> **Aufgabenliste**:
**1.** Gib den Text über die Digitalisierung von "Eine zentrale Antwort" bis "first. Bedenken second." noch einmal wieder und tausche dabei "Wissenschaftler" gegen "Forscher" aus.
**2.** Greif den Text über die Digitalisierung an seinem Ende auf und schreibe ihn weiter.

> **Seitenauszug**:

Eine zentrale Antwort auf Corona lautet: Wir müssen Arbeit, Gesundheit, ja unser gesamtes Leben noch schneller und tiefer digitalisieren. Idealerweise projizieren wir künftig unsere analoge Welt auf eine digitale Fläche, um sie dort effektiver zu bearbeiten. So haben einige Unternehmen bereits digitale Zwillinge erstellt, die ihre materielle Form binär repräsentieren. Mit ihrem Projekt "Destination Earth" bilden europäische Wissenschaftler derzeit die Erde digital ab, um den Klimawandel zu simulieren. Der Siegeszug der allumfassenden Digitalisierung, so scheint es, ist nicht mehr aufzuhalten. Getreu der griffigen Parole einer politischen Partei aus dem letzten Bundestagswahlkampf: Digitalisierung first. Bedenken second.

> **Angezeigte Daten**:
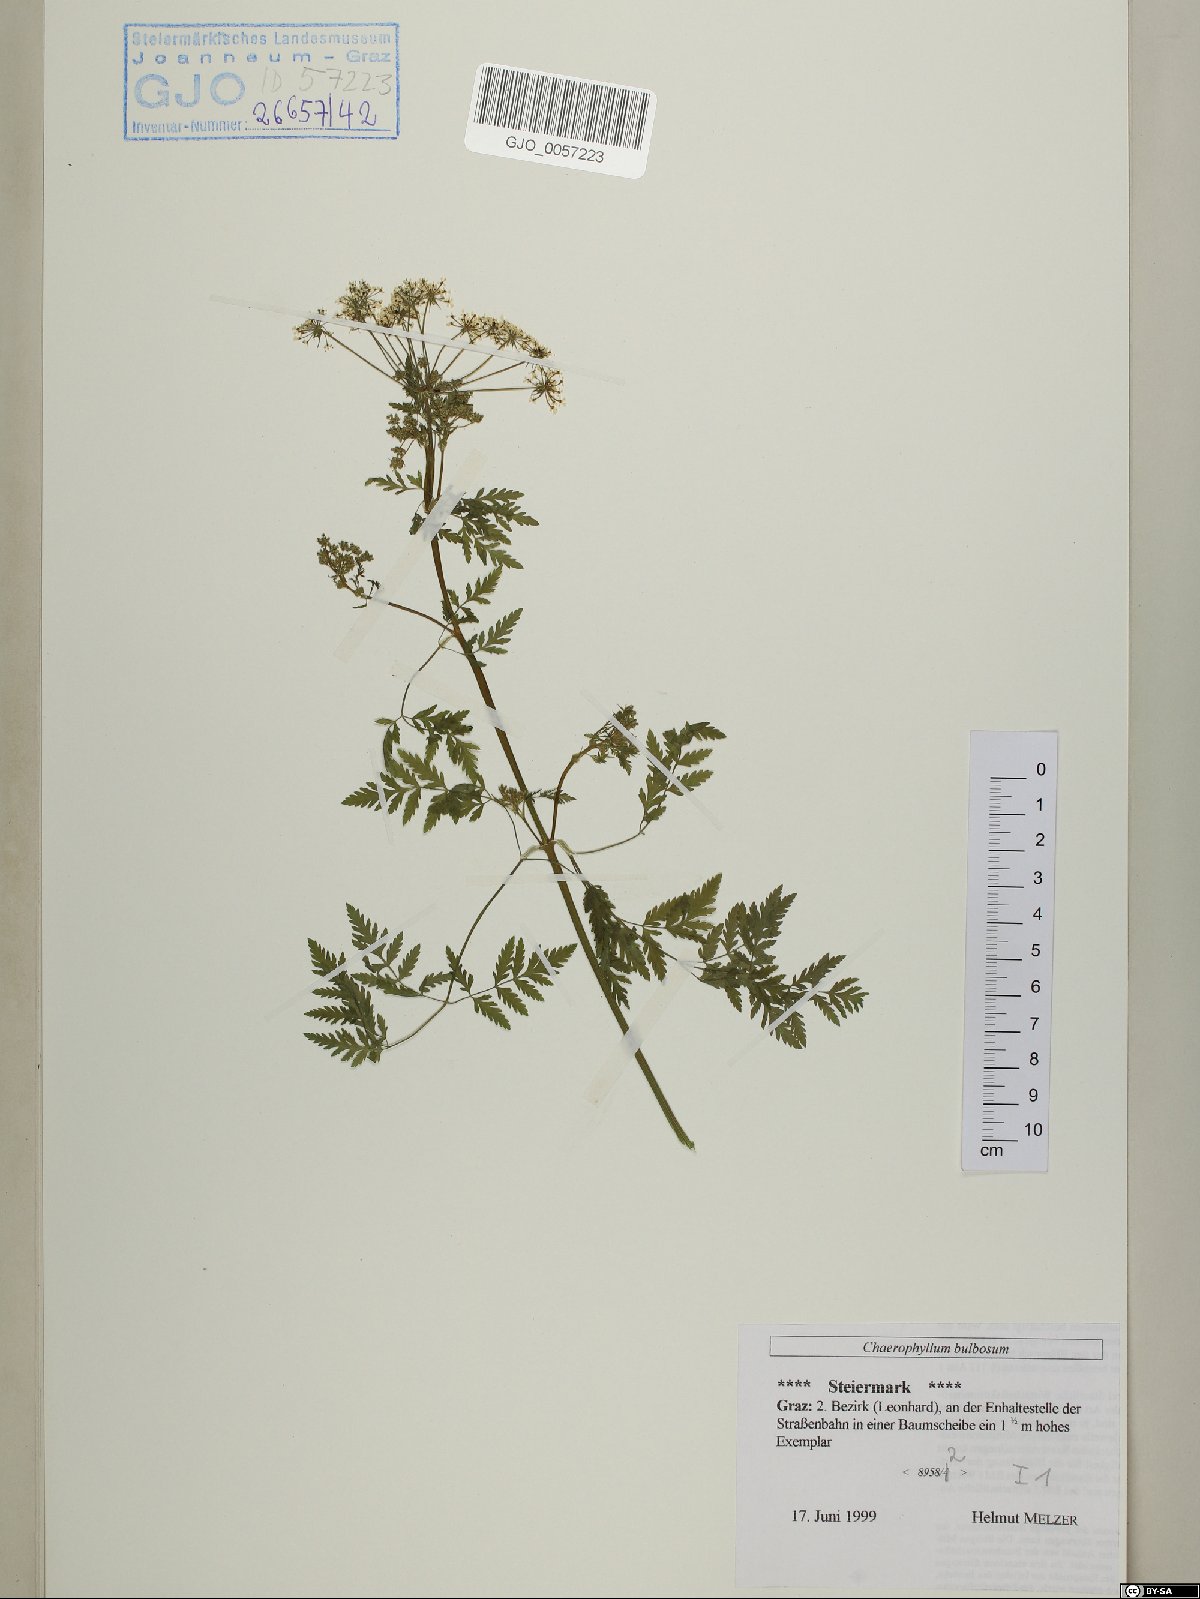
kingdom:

> **Erwartete Antworten**:
**1.**
Eine zentrale Antwort auf Corona lautet: Wir müssen Arbeit, Gesundheit, ja unser gesamtes Leben noch schneller und tiefer digitalisieren. Idealerweise projizieren wir künftig unsere analoge Welt auf eine digitale Fläche, um sie dort effektiver zu bearbeiten. So haben einige Unternehmen bereits digitale Zwillinge erstellt, die ihre materielle Form binär repräsentieren. Mit ihrem Projekt "Destination Earth" bilden europäische Forscher derzeit die Erde digital ab, um den Klimawandel zu simulieren. Der Siegeszug der allumfassenden Digitalisierung, so scheint es, ist nicht mehr aufzuhalten. Getreu der griffigen Parole einer politischen Partei aus dem letzten Bundestagswahlkampf: Digitalisierung first. Bedenken second.

**2.**
Ob sich Bedenken jedoch lapidar aus den Köpfen von Menschen wegwischen lassen, bezweifle ich. Denn die Frage, wie wir mit Technik umgehen sollen, beschäftigt die Menschheit spätestens seit der frühen Industrialisierung. Leider lässt die Antwort auf diese Frage kaum Raum für Schattierungen. Vielmehr spaltet sie – etwas holzschnittartig zugeschnitten – Gesellschaften in das Lager der Rückwärtsgewandten, die sich von neuer Technik distanzieren oder gar bedroht fühlen (denken wir nur an die Weber aus dem 19. Jahrhundert); und auf der anderen Seite tummeln sich Apologeten, für die jede neue Technologie den Fortschritt verkörpert und daher vorbehaltlos zu begrüßen ist. Technik gilt in dieser Geisteshaltung als sakrosankt, als die passende Lösung für fast alle Probleme. Denken wir beispielsweise an die Klimakrise, in die wir immer tiefer hineinrutschen: Für viele Naturwissenschaftler (und für gesellschaftliche Kräfte) lässt sie sich am besten durch ein technologisches Geo-Engineering lösen. Das ist Fortschritt pur.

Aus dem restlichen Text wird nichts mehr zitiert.